Sure, blame the lawyer. A ruling on Wednesday by a New York Supreme Court prohibits Exxon from raising the claim of prosecutorial misconduct as a defense against allegations by the attorney general that the company engaged in a scheme to deceive investors by providing false or misleading assurances that it was managing economic risks posed by climate change.
Not a good sign. US Forest Service and Interior Department officials warned senators that the upcoming wildfire season would be worse than last year’s, which left dozens of people dead in California, saying that “if we’re lucky, this year will simply be a challenging one.”
There’s nothing virtual about its footprint. Researchers are now saying that the virtual currency bitcoin is responsible for the same amount of carbon dioxide emissions as a city like Las Vegas, or Hamburg and efforts to reduce its climate footprint should be considered.

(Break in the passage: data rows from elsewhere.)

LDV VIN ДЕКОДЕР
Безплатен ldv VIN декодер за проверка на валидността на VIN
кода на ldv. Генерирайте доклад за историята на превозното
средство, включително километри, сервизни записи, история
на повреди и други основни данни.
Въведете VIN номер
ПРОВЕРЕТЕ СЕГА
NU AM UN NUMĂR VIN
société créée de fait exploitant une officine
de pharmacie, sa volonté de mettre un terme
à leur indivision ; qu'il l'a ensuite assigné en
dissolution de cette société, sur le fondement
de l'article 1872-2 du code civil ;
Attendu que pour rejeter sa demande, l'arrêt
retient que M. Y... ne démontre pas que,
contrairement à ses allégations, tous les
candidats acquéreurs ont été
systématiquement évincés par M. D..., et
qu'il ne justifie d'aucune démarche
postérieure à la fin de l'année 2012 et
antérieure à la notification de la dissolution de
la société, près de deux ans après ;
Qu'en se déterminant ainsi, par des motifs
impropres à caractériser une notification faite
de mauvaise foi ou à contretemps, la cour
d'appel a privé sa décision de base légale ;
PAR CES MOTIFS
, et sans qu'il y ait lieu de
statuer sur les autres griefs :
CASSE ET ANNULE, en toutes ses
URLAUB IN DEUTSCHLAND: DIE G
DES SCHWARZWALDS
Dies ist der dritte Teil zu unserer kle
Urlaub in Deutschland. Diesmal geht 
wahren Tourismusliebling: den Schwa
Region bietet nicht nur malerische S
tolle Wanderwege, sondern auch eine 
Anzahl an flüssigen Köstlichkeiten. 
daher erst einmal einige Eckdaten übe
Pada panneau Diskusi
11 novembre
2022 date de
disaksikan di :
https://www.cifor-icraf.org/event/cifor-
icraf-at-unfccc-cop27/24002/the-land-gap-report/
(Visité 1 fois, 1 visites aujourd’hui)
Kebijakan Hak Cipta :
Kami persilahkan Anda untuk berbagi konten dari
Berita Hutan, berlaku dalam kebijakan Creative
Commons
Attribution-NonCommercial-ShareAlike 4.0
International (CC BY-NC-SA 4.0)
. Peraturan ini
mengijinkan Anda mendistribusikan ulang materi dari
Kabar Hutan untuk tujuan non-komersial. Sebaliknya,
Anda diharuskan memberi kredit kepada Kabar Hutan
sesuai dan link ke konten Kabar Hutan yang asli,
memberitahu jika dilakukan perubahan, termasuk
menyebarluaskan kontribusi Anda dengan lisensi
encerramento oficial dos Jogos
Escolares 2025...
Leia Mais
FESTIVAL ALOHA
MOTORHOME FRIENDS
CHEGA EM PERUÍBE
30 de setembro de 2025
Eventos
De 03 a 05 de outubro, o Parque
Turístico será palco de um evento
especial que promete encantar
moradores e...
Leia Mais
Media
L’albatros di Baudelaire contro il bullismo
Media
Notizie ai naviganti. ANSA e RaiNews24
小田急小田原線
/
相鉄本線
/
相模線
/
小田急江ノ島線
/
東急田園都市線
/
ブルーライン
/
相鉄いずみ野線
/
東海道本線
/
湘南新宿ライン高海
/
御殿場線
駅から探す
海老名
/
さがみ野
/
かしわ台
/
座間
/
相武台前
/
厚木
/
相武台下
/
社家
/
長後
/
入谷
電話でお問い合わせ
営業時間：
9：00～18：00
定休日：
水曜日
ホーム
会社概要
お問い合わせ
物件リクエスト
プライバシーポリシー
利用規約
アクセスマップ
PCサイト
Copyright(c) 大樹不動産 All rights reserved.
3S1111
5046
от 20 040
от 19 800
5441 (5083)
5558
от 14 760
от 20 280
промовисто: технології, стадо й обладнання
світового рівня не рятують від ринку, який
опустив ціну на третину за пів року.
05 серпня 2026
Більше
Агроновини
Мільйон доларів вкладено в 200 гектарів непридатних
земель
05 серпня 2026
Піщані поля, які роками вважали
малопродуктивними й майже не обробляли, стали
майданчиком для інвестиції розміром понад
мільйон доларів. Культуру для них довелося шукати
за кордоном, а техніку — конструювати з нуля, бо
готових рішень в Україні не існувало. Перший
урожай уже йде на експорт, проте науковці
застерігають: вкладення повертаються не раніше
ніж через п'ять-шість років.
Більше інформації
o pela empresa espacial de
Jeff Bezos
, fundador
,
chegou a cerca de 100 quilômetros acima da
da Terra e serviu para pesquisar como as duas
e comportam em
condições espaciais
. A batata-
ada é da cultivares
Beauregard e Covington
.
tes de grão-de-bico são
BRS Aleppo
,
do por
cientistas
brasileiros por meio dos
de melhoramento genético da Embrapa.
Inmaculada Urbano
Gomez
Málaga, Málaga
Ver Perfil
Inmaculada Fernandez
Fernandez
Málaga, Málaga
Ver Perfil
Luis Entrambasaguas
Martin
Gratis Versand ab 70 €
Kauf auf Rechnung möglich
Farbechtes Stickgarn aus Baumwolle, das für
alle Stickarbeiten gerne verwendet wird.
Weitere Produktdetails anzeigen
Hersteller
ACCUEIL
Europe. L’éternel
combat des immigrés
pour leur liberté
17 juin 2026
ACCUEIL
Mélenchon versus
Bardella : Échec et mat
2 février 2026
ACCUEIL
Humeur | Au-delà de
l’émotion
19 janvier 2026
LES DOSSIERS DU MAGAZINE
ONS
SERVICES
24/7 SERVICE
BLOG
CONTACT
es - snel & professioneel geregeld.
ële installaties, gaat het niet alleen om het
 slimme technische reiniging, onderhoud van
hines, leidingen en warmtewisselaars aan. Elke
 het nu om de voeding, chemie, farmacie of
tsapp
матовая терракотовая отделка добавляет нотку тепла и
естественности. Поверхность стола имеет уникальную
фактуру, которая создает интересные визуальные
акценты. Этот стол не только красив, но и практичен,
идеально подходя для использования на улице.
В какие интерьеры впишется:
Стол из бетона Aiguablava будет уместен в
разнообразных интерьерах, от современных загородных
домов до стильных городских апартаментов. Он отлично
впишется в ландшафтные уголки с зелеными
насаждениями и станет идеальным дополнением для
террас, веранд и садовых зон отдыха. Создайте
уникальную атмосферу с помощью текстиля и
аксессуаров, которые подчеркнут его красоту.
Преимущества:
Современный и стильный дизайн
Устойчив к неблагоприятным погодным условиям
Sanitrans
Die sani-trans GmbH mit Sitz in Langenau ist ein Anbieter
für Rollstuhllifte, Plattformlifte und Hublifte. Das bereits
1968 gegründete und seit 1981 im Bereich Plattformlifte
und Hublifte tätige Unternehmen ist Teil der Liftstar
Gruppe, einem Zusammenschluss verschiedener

The researchers concluded that, in late 2018, the entire bitcoin network was responsible for 22-22.9 million tons of CO2 per year — similar to a large Western city or an entire developing country like Sri Lanka. Total global emissions of the greenhouse gas from the burning of fossil fuels were about 37 billion tons last year. The researchers said about 68 percent of the computing power used to generate, or mine, bitcoins is in Asia, 17 percent is in Europe, and 15 percent is in North America.
Back from the dead. The bipartisan Climate Solutions Caucus is scheduled to be revived this week. A spokesman for Rep. Francis Rooney, (R-FL)., co-chairman of the caucus, confirmed the report.
Former Rep. Carlos Curbelo, R-Fla., created the Climate Solutions Caucus in February 2016 with Rep. Ted Deutch (D-FL), to “explore policy options that address the impacts, causes, and challenges of our changing climate.”
Republican Caucus members did not fare at all well in the 2018 midterms. Most were considered “moderates” by today’s Republican standard. In some cases, e.g., Representative Mia Love (R-UT), Trump publicly called them out as losers who should have asked him to campaign in their districts.
Although the Caucus is a favorite of the Citizen’s Climate Lobby, it is generally held in fairly low esteem by other climate activist groups. The group is most notable for its membership requirement that Representatives can only join in bipartisan pairs. The Caucus has never been legislatively active, and it has often been accused of being used to green-wash members who are otherwise opposed to environmental regulation and climate action.
Three on a tax. Former Colorado Governor John Hickenlooper, a Democratic presidential candidate polling at no more than 1 percent, has released a climate action plan that steers a more moderate course than the “Green New Deal” advocated by more liberal Democrats. Hickenlooper’s plan drew mixed reviews.
Hickenlooper is the third candidate in the Democratic field to explicitly endorse a carbon tax and dividend plan, following South Bend Mayor Pete Buttigieg and former Maryland Rep. John Delaney.
Hickenlooper’s plan would also have the U.S. rejoin the Paris agreement, mobilize $100 billion each year in climate financing for developing countries, partner with the private sector to create clean energy jobs, invest billions of dollars in transportation and grid infrastructure, and impose stronger building efficiency standards.